7 de marzo de 2013

IV Domingo de Cuaresma, Ciclo C

UN HIJO SIN CORAZÓN 

A veces puede ser interesante empezar la reflexión dominical al revés, para que no falte tiempo. 

Hagámoslo hoy: 

Un padre tenía un hijo mayor que volvía de trabajar en el campo. 

Se enteró de que había fiesta en la casa porque había regresado su hermano rebelde y se puso a renegar: 

“Yo no entro”. 

El padre salió a invitarlo dulcemente. Era un padre todo corazón. 

El hijo mayor (que al parecer no lo tenía) le soltó todo lo que llevaba dentro. 

“Mira, en tantos años que te sirvo”, se tenía por siervo y no por hijo y ésa era la razón de tanta amargura como llevaba dentro. 

“Sin desobedecer nunca una orden tuya”, tenía conciencia clara de que era el hombre bueno, el hombre perfecto que cumple todo a la letra (¡esa letra que mata!). 

“Y a mí nunca me has dado un cabrito”, para él vale más un cabrito que su hermano. 

“Para tener un banquete con mis amigos”, sus amigos, por supuesto, son los de fuera de casa. El padre y el hermano pequeño le interesan poco. 

“Y cuando ha venido ese hijo tuyo”, no lo considera su hermano, pero sabe que su padre ama al que se fue abandonando la familia, sencillamente porque es su hijo. 

“Que se ha comido tus bienes con malas mujeres”, para inventar sí tiene imaginación por lo visto. 

“Le matas el ternero”, el símbolo de la fiesta anual en una familia. 

Pero el padre, en cuyo corazón caben todos, le responde: 

“Hijo, tú siempre estás conmigo”. Como el padre es feliz con sus hijos, cree que puede estar seguro de que el mayor estará feliz con su padre y el hermano que ha vuelto. 

“Y todo lo mío es tuyo”. Pincelada de ternura de Jesús que pone, en el cariño de su hijo, el mismo amor de Dios Padre para con Él, ya que en la última cena le dijo las mismas palabras: 

“Y todo lo mío es tuyo y lo tuyo mío”. 

“Pero debías alegrarte porque este hermano tuyo estaba muerto y ha revivido”. Creo que hay mucha materia para meditar quienes nos creemos los hermanos mayores y siempre fieles en la Iglesia de Jesús. 

En cuanto al pequeño, es tanta la grandeza del corazón de Dios que se nos ha hecho normal el esquema: 

Al pequeño le entra la rebeldía adolescente.
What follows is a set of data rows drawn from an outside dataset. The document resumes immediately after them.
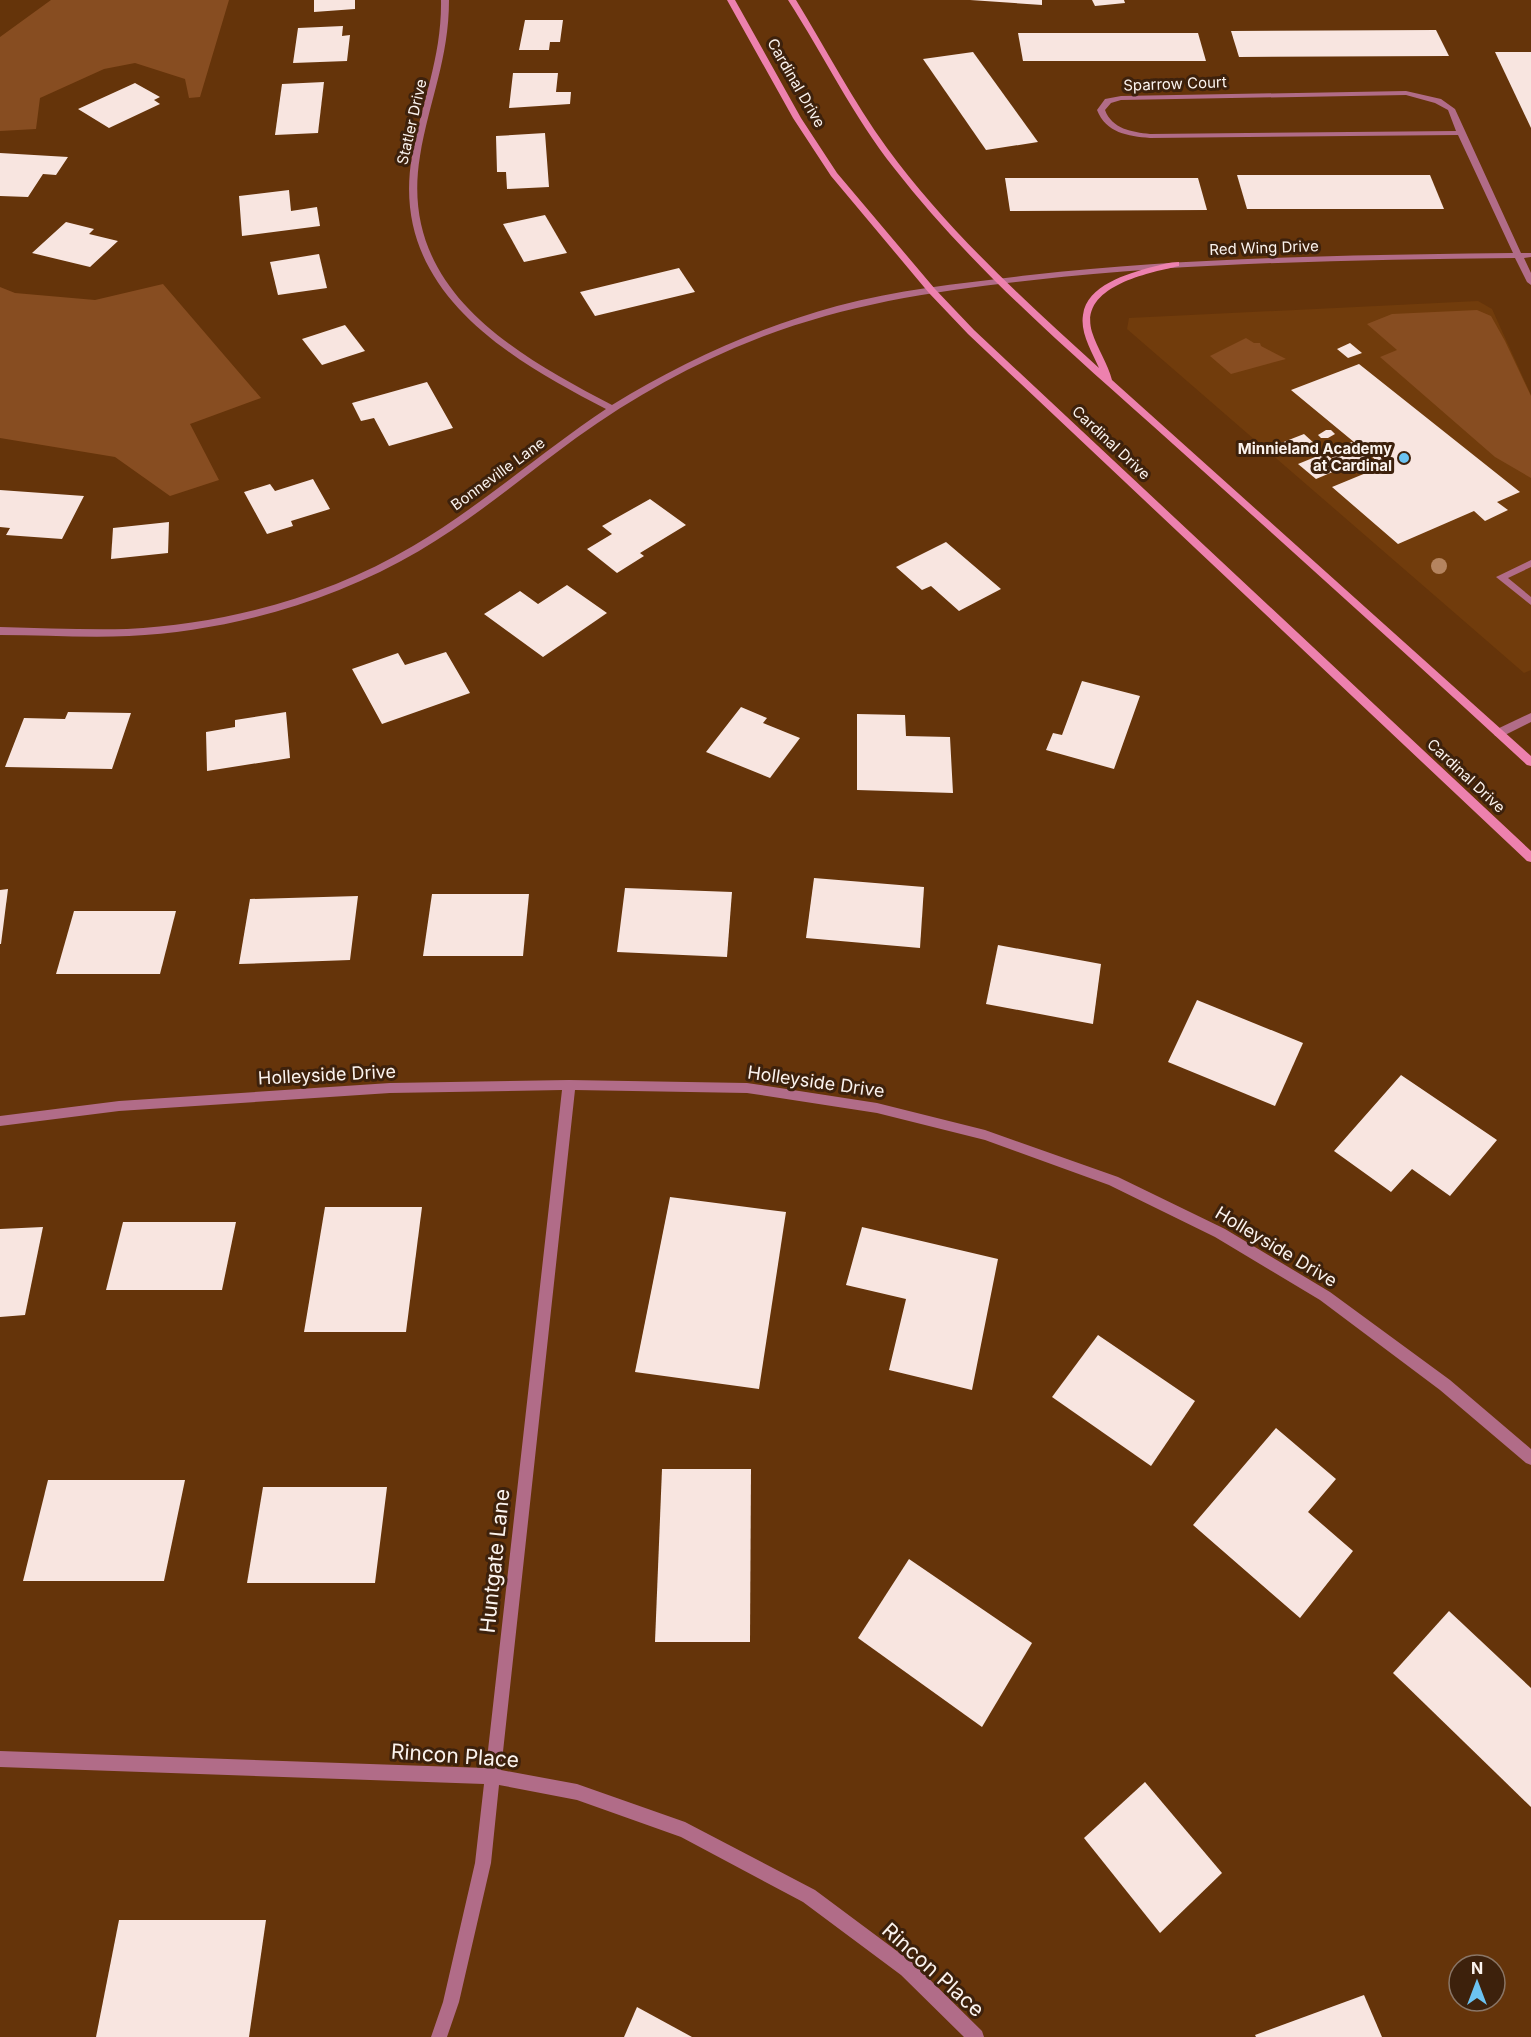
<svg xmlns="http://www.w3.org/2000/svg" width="1531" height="2037" font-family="Inter,sans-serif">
  <rect width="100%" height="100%" fill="#65340a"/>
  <polygon fill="#713c0c" points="1478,301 1492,309 1531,395 1531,670 1524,673 1127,329 1129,318"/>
  <g fill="#874d21">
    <polygon points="51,0 229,0 200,97 189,98 185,79 135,63 104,69 40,98 36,129 0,131 0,37"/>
    <polygon points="163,284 261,398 190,424 219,480 170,496 115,457 0,438 0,287 15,293 95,300"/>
    <polygon points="1477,310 1491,316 1505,341 1531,396 1531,478 1495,457 1380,357 1397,350 1367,324 1392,314"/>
    <polygon points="1246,338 1254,343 1260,343 1261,346 1286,359 1231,374 1210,356"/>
  </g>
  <g fill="#f8e5e0">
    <polygon points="314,0 355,0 355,9 314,12"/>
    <polygon points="970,0 1042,0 1042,5"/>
    <polygon points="1092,0 1124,0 1125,3 1095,6"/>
    <polygon points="525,20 563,20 560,42 550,42 549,50 519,50"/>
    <polygon points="343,26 342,36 350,35 347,61 293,63 298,28"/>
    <polygon points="1436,30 1449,56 1239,57 1231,31"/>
    <polygon points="1018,33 1198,33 1206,61 1023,61"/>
    <polygon points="973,52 1038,142 986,150 923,59"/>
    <polygon points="1495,52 1531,52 1531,128"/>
    <polygon points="513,73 558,73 556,92 571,92 570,104 509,108"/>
    <polygon points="324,82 318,133 275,135 282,84"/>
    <polygon points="135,83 160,97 154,100 160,104 109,128 78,109"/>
    <polygon points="545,133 549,187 507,189 506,172 497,172 496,136"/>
    <polygon points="0,153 68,157 56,175 43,174 28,197 0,196"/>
    <polygon points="1237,175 1430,175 1444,209 1247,209"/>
    <polygon points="1005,178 1198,178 1207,210 1010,211"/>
    <polygon points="289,190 291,211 317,207 320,226 242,236 239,196"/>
    <polygon points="545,215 567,253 524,262 503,224"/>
    <polygon points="66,222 94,229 89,234 118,241 90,267 32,253"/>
    <polygon points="319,254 327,288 278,295 270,262"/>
    <polygon points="679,268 695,292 595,316 580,292"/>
    <polygon points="345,325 365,351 322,365 302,339"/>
    <polygon points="1350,343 1362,353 1348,358 1337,349"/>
    <polygon points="1359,364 1520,492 1497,502 1508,510 1485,521 1474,511 1398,544 1332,487 1383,466 1291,390"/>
    <polygon points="427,382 453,428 389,446 374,418 361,421 352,403"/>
    <polygon points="1326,430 1331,430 1335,434 1328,438 1321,438 1318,435"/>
    <polygon points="1304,434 1315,444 1293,453 1281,443"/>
    <polygon points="1352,442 1370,457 1344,467 1326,452"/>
    <polygon points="1325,453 1342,468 1316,479 1298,464"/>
    <polygon points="313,479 330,509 291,521 293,526 267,534 244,492 270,484 275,491"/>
    <polygon points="0,490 84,496 62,539 6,535 10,528 0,527"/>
    <polygon points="650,499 686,525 640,553 644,556 617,573 587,549 612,534 602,526"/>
    <polygon points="169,522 168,553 111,559 113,528"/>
    <polygon points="946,542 1001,589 959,611 931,586 922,590 896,567"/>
    <polygon points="567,585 607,613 543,657 484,614 520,591 538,604"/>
    <polygon points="446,652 470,693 382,724 352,669 398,653 405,665"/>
    <polygon points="1082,681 1140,696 1114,769 1046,750 1053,733 1062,735"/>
    <polygon points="741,707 767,718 763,723 800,738 770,778 706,752"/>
    <polygon points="68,712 131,713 112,769 5,767 24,718 65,719"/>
    <polygon points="286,712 290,758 207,771 206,732 235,727 235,720"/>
    <polygon points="857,714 905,715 906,736 950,737 953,793 857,790"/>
    <polygon points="814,878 924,887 920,948 806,938"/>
    <polygon points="625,888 732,892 727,957 617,952"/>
    <polygon points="8,889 1,944 0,944 0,890"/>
    <polygon points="432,894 529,894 523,956 423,956"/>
    <polygon points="358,896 350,960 239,964 250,899"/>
    <polygon points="74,911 176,911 160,974 56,974"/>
    <polygon points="998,945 1101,964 1093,1024 986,1004"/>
    <polygon points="1197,1000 1303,1043 1275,1106 1168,1062"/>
    <polygon points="1401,1075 1497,1140 1450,1196 1412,1169 1391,1192 1334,1151"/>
    <polygon points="670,1197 786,1212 759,1389 635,1372"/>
    <polygon points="325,1207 422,1207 406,1332 304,1332"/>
    <polygon points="123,1222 236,1222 222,1290 106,1290"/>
    <polygon points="43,1227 25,1315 0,1317 0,1229"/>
    <polygon points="862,1227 998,1259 972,1390 889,1370 906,1299 846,1285"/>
    <polygon points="1098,1335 1195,1401 1151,1466 1052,1397"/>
    <polygon points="1276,1428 1336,1479 1308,1512 1353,1551 1300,1618 1193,1525"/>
    <polygon points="662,1469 751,1469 750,1642 655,1642"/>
    <polygon points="48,1480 185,1480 164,1581 23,1581"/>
    <polygon points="263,1487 387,1487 375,1583 247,1583"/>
    <polygon points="909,1559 1032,1643 982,1727 858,1638"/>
    <polygon points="1449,1611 1531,1688 1531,1807 1393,1673"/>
    <polygon points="1145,1782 1222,1873 1160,1933 1084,1838"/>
    <polygon points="119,1920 266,1920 249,2037 96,2037"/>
    <polygon points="1364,1995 1382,2037 1256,2037 1255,2035"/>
    <polygon points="637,2007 692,2037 624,2037"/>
  </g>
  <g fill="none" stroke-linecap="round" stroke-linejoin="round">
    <polygon fill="#b16c88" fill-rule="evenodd" points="1531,560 1531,567 1508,578 1531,597 1531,605 1496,577"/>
    <g fill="#b16c88" fill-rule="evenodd">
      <path d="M 441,0 L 449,0 C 449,59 429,101 420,156 C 398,288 512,353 612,405 C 682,362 757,328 837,306 C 900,289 965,283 1030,275 C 1190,257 1352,255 1513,253 L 1458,135 L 1150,138 C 1128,136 1106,133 1097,110 L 1105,99 L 1121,96 L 1406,91 L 1441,99 L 1455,109 L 1521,253 L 1531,253 L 1531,257 L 1524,258 L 1531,273 L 1531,285 L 1527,282 L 1515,258 C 1355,260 1194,262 1034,280 C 936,291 851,303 759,338 C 694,363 633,397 576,438 C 524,476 475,518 419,551 C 332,602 229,631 129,636 C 86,638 43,635 0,635 L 0,627 C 42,628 85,630 127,629 C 226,624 327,597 413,546 C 481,506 540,453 606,409 C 505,357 389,288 412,156 C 422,101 442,57 441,0 ZM 1406,95 L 1435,103 L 1448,110 L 1456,131 L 1150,134 C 1132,132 1112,129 1105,110 L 1111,103 L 1121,100 Z"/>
      <polygon points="1531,713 1531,722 1503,736 1495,736 1494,733 1495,730"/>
      <polygon points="569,1080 747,1083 877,1103 985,1130 1118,1177 1225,1229 1330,1292 1450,1380 1531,1449 1531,1465 1526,1463 1440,1390 1320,1300 1215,1237 1109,1185 985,1140 877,1113 747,1093 575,1090 501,1770 577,1784 685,1822 815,1890 913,1963 982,2031 984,2037 964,2037 901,1975 803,1902 681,1837 577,1800 499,1785 491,1863 459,2002 447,2037 431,2037 443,2002 475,1863 484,1784 0,1767 0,1751 486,1768 562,1090 390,1093 119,1111 0,1126 0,1116 119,1101 390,1083"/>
    </g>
    <g fill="#ed81ae" fill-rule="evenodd">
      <polygon points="727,0 735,0 801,118 837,173 935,289 974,330 1531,851 1531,862 1527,861 968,334 929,293 831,176 793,118"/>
      <path d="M 788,0 L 796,0 C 826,49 853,101 887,148 C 947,230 1024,300 1099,368 C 1092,352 1080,333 1083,315 C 1087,285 1127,274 1152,267 C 1160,265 1170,262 1179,262 L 1179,266 C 1149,273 1078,286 1092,332 C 1097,348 1108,364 1112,380 L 1531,756 L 1531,766 L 1527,765 C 1410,657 1291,550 1173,444 C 1076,357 974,271 894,168 C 853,116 824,56 788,0 Z"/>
    </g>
  </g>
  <circle fill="#b5845f" cx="1439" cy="566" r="8"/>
  <circle fill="#6cc3f2" stroke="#3d210c" stroke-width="2" cx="1404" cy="458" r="6"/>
  <g text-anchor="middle" stroke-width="6" stroke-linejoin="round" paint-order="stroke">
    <g font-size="15" fill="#fbf3ee" stroke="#3d210c">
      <text transform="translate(796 83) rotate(60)" y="5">Cardinal Drive</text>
      <text transform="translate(1175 84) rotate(-2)" y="5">Sparrow Court</text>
      <text transform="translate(412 122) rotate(-77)" y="5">Statler Drive</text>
      <text transform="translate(1264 248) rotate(-2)" y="5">Red Wing Drive</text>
      <text transform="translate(1111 443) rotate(43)" y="5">Cardinal Drive</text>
      <text transform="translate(498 474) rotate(-36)" y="5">Bonneville Lane</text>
      <text transform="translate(1466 776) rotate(43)" y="5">Cardinal Drive</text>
    </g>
    <g font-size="15" font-weight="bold" fill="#fbf3ee" stroke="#3d210c" text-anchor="end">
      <text x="1392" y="454">Minnieland Academy<tspan x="1392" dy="17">at Cardinal</tspan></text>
    </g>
    <g font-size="18" fill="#fbf3ee" stroke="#3d210c">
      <text transform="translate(327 1075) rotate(-3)" y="6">Holleyside Drive</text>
      <text transform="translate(816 1082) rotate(8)" y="6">Holleyside Drive</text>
      <text transform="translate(1276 1247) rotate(31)" y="6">Holleyside Drive</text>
    </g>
    <g font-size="21" fill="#fbf3ee" stroke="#3d210c">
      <text transform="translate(495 1561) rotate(-84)" y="7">Huntgate Lane</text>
      <text transform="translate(455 1756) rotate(4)" y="7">Rincon Place</text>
      <text transform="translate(933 1970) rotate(42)" y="7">Rincon Place</text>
    </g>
  </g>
  <g transform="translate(1477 1983)"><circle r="28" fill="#3d210c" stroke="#897566" stroke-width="1.5"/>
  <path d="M0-4.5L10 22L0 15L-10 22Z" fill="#6cc3f2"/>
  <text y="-9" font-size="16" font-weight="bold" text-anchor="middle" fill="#fbf3ee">N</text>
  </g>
</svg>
Se va de casa. Malgasta todo lo que llevó. Se encuentra solo, sin trabajo, pobre, hambriento, sucio y roto… 

¿Dónde me acogerán así? 

¡Ah! ¡Mi padre! ¡Mi padre sí! ¡Yo sé que me aceptará! 

Aunque sea trabajaré un tiempo en la chacra… 

Comienza a caminar hacia la casa paterna. 

El padre lo esperaba cada día. Se lo “come a besos” y hace fiesta. 

Ni se acuerda de todo lo que le sufrió por el hijo malcriado. 

Así de grande es el corazón del padre de la parábola que representa a Dios. 

Y así somos también de sinvergüenza los hombres (¡!). 

Y también es cierto que así es el Padre misericordioso y por eso hoy todos, los hijos pequeños y los grandes, los que vivimos con Dios y sin Él, estamos invitados a repetir el versículo de meditación: 

“Me pondré en camino a donde está mi padre y le diré: Padre, he pecado contra el cielo y contra ti”. 

En fin de cuentas la Iglesia repite con los salmos hace muchos cientos de años: 

“Gustad y ved qué bueno es el Señor”. 

San Pablo, por su parte, nos habla de reconciliación, de distintas maneras, en este día. 

Hoy los cristianos somos “criatura nueva. Ha comenzado algo nuevo y definitivo. Todo es regalo de Dios que nos ha reconciliado consigo por medio de Cristo”. 

Por eso insiste el apóstol: “En nombre de Cristo os pedimos que os reconciliéis con Dios”. 

Para esto es la cuaresma, amigos. 

En la primera lectura de hoy hemos leído un párrafo de Josué que recuerda el momento en que el pueblo de Dios llegó a la Tierra prometida. La misericordia de Dios lo llevó hasta allí y empieza una vida nueva, comiendo por primera vez el fruto de su trabajo, en la tierra que otra vez vuelve a ser suya porque allí se aposentó Abraham y de allí salió Jacob hacia Egipto.